## [EXERCISE PROMPT]
Repeat exactly the line that contains "Jardines de la Ermita" and every line below it to the end of the material, omitting all others.

## [EXERCISE DATA]

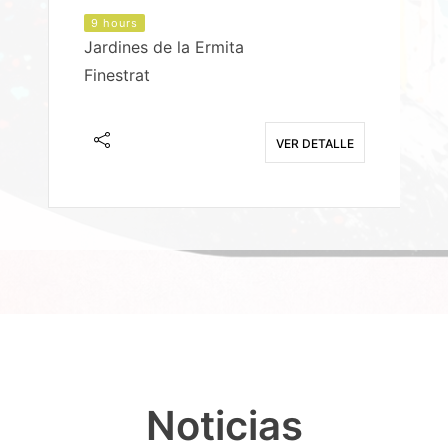
9 hours
Jardines de la Ermita
P
Finestrat
S
E
VER DETALLE
Noticias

## [SOLVED PROBLEM]
Jardines de la Ermita
P
Finestrat
S
E
VER DETALLE
Noticias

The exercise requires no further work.